当院では子宮内膜着床能(Endometrial Receptivity Analysis:ERA)検査を開始しました。そのほか、凝固に関連する血液検査、免疫検査(Th1細胞/Th2細胞)なども行っております。

子宮内膜着床能(Endometrial Receptivity Analysis、ERA)検査

検査の目的

子宮内膜着床能検査(ERA)は、良好胚を複数回移植しても着床しない、反復着床不全に対する検査で、着床に最適なタイミングを調べることを目的に行います。
胚と子宮内膜の着床ウィンドウのずれが起きているかどうかを調べることで、最適な移植実施日を決めることができます。

報告によると、ERAの検査を受けた25%の患者様で、移植のタイミングがずれていたという結果が出ています。

検査方法

子宮内膜の着床能を確認するため、移植周期とは別に検査のための周期を設け、自然周期の場合はLHサージ 7日後、ホルモン補充周期の場合は黄体ホルモン投与5日後に子宮内膜の組織を採取します。

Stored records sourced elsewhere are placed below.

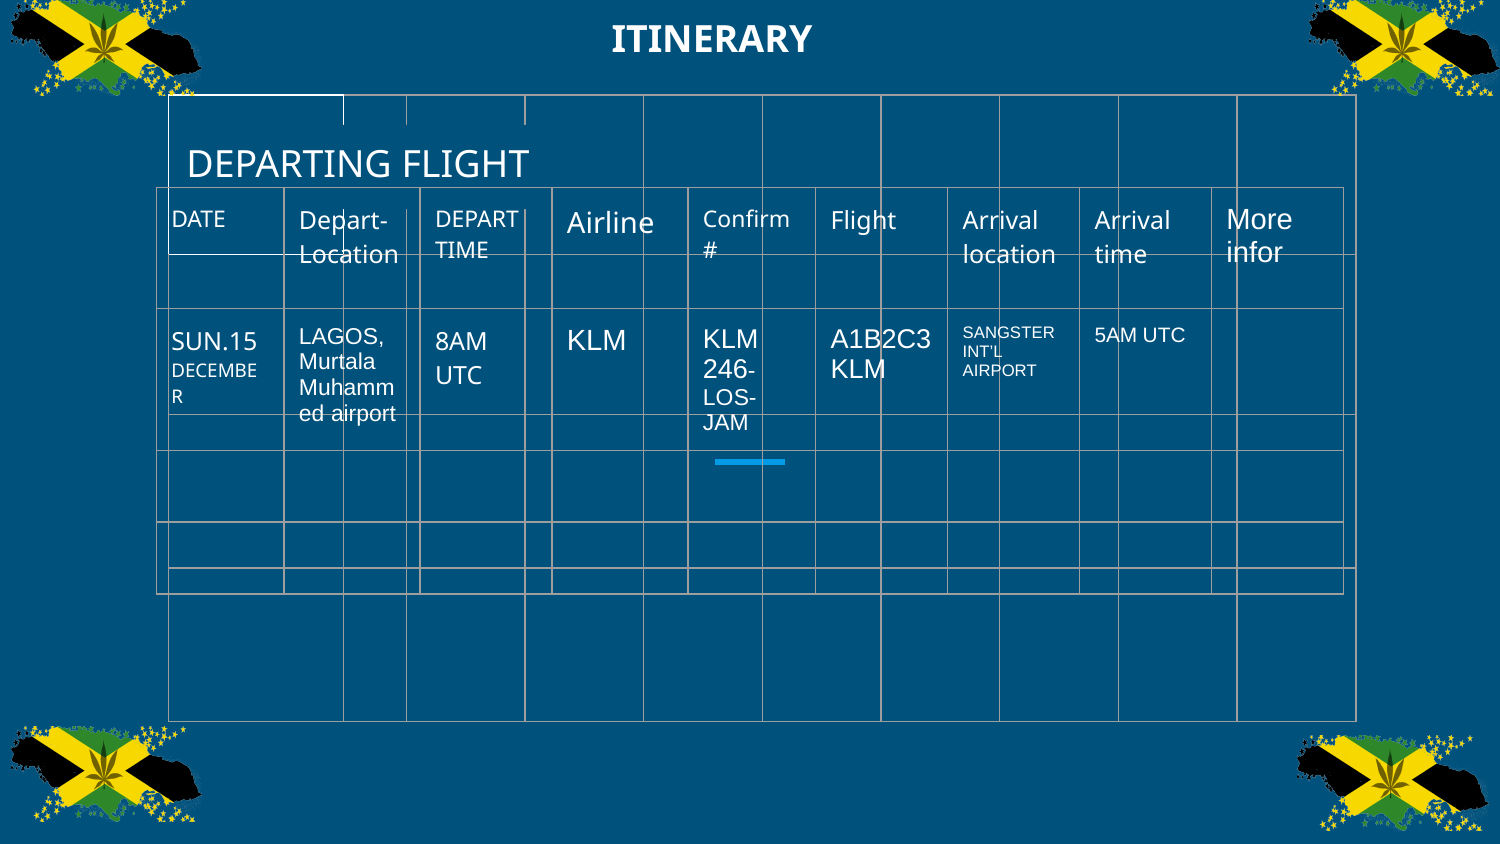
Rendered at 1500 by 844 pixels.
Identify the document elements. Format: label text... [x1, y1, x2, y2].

table_cell [553, 451, 687, 521]
table_header Arrival time [1080, 188, 1211, 308]
table_header More infor [1212, 188, 1343, 308]
table_header [763, 96, 880, 187]
table_cell [169, 595, 343, 721]
table_cell [553, 523, 687, 593]
table_cell [1344, 415, 1355, 567]
picture [1298, 736, 1488, 830]
table_cell [948, 523, 1079, 593]
text_box DEPARTING FLIGHT [171, 124, 596, 187]
picture [121, 805, 126, 815]
picture [12, 0, 201, 95]
table_cell SANGSTER INT’L AIRPORT [948, 309, 1079, 450]
table_cell KLM 246-LOS-JAM [689, 309, 815, 450]
table_header [344, 96, 406, 124]
table_cell [1212, 309, 1343, 450]
table_cell [285, 523, 419, 593]
table_header [1000, 96, 1118, 187]
table_header [526, 96, 643, 187]
table_cell 5AM UTC [1080, 309, 1211, 450]
table_cell [948, 451, 1079, 521]
table_cell [763, 595, 880, 721]
table_cell [644, 595, 762, 721]
table_cell [421, 523, 551, 593]
table_cell [526, 595, 643, 721]
table_header DATE [157, 188, 283, 308]
table_cell [1119, 595, 1236, 721]
table_header Arrival location [948, 188, 1079, 308]
picture [1449, 76, 1457, 87]
table_header Airline [553, 188, 687, 308]
table_cell [882, 595, 999, 721]
table_cell [1238, 569, 1355, 721]
table_cell [816, 523, 947, 593]
text_box ITINERARY [275, 0, 1299, 48]
table_cell LAGOS, Murtala Muhammed airport [285, 309, 419, 450]
table_cell [1344, 255, 1355, 414]
table_cell KLM [553, 309, 687, 450]
table_header Confirm # [689, 188, 815, 308]
picture [1440, 812, 1446, 819]
table_cell [157, 523, 283, 593]
picture [151, 76, 159, 87]
picture [1310, 0, 1500, 95]
table_cell [157, 451, 283, 521]
table_cell SUN.15 DECEMBER [157, 309, 283, 450]
table_header [1119, 96, 1236, 187]
table_cell [1080, 451, 1211, 521]
table_cell [285, 451, 419, 521]
table_cell [407, 595, 524, 721]
table_header Depart- Location [285, 188, 419, 308]
picture [12, 727, 201, 821]
table_header [169, 96, 343, 187]
table_header [882, 96, 999, 187]
table_cell [1212, 523, 1343, 593]
table_cell [1000, 595, 1118, 721]
table_header [644, 96, 762, 187]
table_cell [344, 595, 406, 721]
table_cell A1B2C3 KLM [816, 309, 947, 450]
table_header DEPART TIME [421, 188, 551, 308]
table_cell [689, 523, 815, 593]
table_cell [1212, 451, 1343, 521]
table_cell [816, 451, 947, 521]
table_cell 8AM UTC [421, 309, 551, 450]
table_header [1238, 96, 1355, 254]
table_cell [421, 451, 551, 521]
table_cell [1080, 523, 1211, 593]
table_header Flight [816, 188, 947, 308]
table_cell [689, 451, 815, 521]
table_header [407, 96, 524, 124]
picture [1407, 816, 1412, 824]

子宮内膜の採取は専用の細い管を膣から子宮内へ挿入し、診断に必要な量の組織を採る侵襲性の低い手法となっています。痛みも少ない手法のため、麻酔は使用せずに実施します。

採取された検体はスペインにある検査会社Igenomixに送られ、ERA検査が実施されます。検査結果が当院に届くのは、通常2~3週間後となります。

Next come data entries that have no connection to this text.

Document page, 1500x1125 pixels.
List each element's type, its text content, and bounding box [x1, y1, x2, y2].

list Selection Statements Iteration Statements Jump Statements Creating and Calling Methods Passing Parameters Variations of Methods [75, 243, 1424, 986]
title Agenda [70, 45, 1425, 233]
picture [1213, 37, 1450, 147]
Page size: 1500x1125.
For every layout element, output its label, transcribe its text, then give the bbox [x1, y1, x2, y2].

検査結果で、「子宮内膜の状態が着床に適している」と判定された場合は、次回の周期からも検査時と同様の方法で、移植の準備を進めます。

結果が「子宮内膜の状態が着床に適していない」との判定が出た場合は、2周期目のERA検査を行います。検査の基本的な流れは1周期目と同じですが、子宮内膜の採取日が異なります。

検査費用

当院でART治療中の患者様は、ERA検査費用 165,000円となります。この1周期目の検査で再検査が必要となった場合、2周期目の検査費用は154,000円となります。

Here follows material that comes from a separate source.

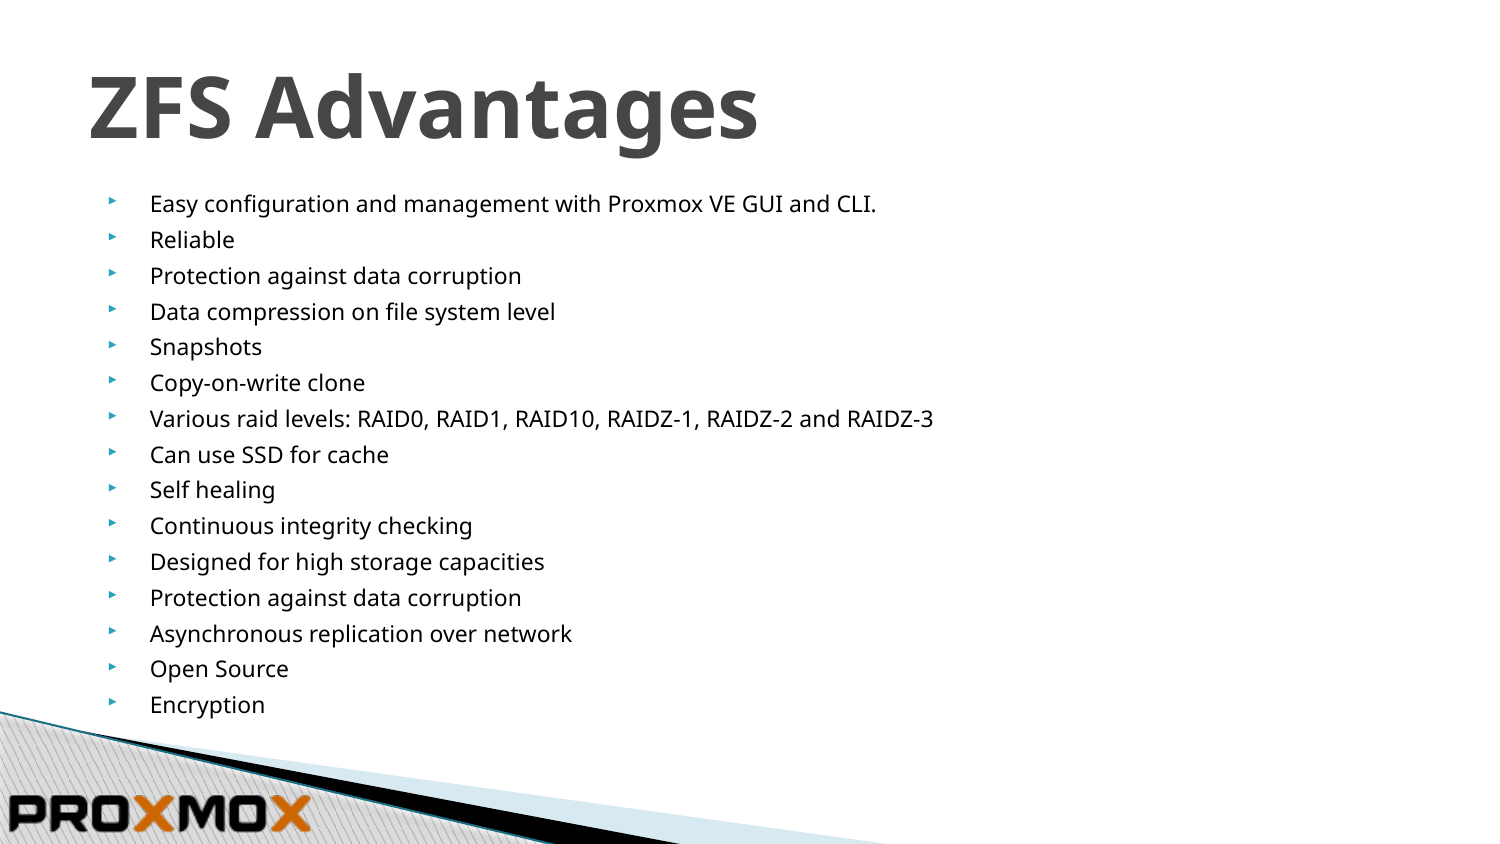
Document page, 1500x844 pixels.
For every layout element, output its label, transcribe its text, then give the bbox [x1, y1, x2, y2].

上記費用は全て税込み表示となっております。ホルモン検査や薬剤等のその他ERA検査以外の費用は含まれておりません。

当院でART治療を行っていない患者様は検査を受けられません。

難治性着床不全に対するPFC-FD療法

PFC-FDとは

近年、難治性着床不全に対する新しい試みである多血小板血漿(platelet-rich plasma:PRP)療法が注目されています。患者様自身の血液から抽出した高濃度の血小板を子宮内に注入する方法です。血小板細胞に成長因子を含むため、PRP療法により子宮内膜の環境が改善され胚が着床しやすくなると考えられています。

今回当院ではこのPRPを改良した自己血小板由来成分濃縮物PFC-FD療法(Platelet-derived Factor Concentrate-Freeze Dry)を開始することとしました。自己血小板由来の成長因子を抽出・濃縮し凍結乾燥させたものを治療に用います。同量の血液から作成した場合、PRPに比べ、PFC-FDに約2倍の成長因子が含まれていると言われています。

対象者

  1. PFC-FDは感染症検査(HIV、HBV、HCV、梅毒、HTLV-1)で陰性の方のみ作製が可能です。
  2. 凍結胚移植を予定とする体外受精治療中の方を対象としています。希望者はどなたでも治療可能ですが、複数回移植不成功者が主な対象となります。

治療の流れ

  1. 血液採取、PFC-FDの作製
    採血は、一般的な方法で当院にておこないます。約50mlの血液を採取します。採血した血液をセルソース再生医療センター(特定細胞加工物製造許可施設、厚生労働省認可)へ搬送しPFC-FDを作製します。約3週間で完成します。作製したPFC-FDは約半年間保管することができます。
  2. 胚移植する前にPFC-FDを子宮内へ注入
    凍結胚移植周期の胚移植する前に、月経周期(月経が始まった日が1日目)の10日目頃、12日目頃に2回PFC-FDを子宮内に注入します。

留意点

  1. 自己血小板由来成分濃縮物(PFC-FD)を用いた治療は、すでに、整形外科・歯科・皮膚科等で行われていますが、新しい治療法でまだまだ確立された治療法ではなく、十分な実績のある治療ではないことをあらかじめご了承ください。
  2. ごく稀に、採血による気分不良や子宮内注入による子宮内感染を生じる場合があります。
  3. 体調の良くない場合や血液の状態によっては、ごく稀に作製が出来ない場合もあります。その際には再度採血をお願いする場合があります。また、医療機関からの血液を輸送する際に破損があった場合は、再度採血をしていただく必要があります。

検査費用

  1. 保険適応ではなく、自費で220,000円(税込)となります。PFC-FDの作製および2回子宮内注入の費用が含まれます。
  2. 感染症検査(HIV、HBV、HCV、梅毒、HTLV-1)で陰性の方のみ作製が可能です。感染症検査歴ある方でも作製時再度感染症検査を行っています。感染症検査陽性の場合は、感染症検査費用として11,000円(税込)のみお支払い頂きます。
  3. 血液の採取後やPFC-FDの作製後に同意を撤回された場合など、同意を撤回される時点までに費用が発生している場合は、発生した費用についてはご負担いただきますのでご了承ください。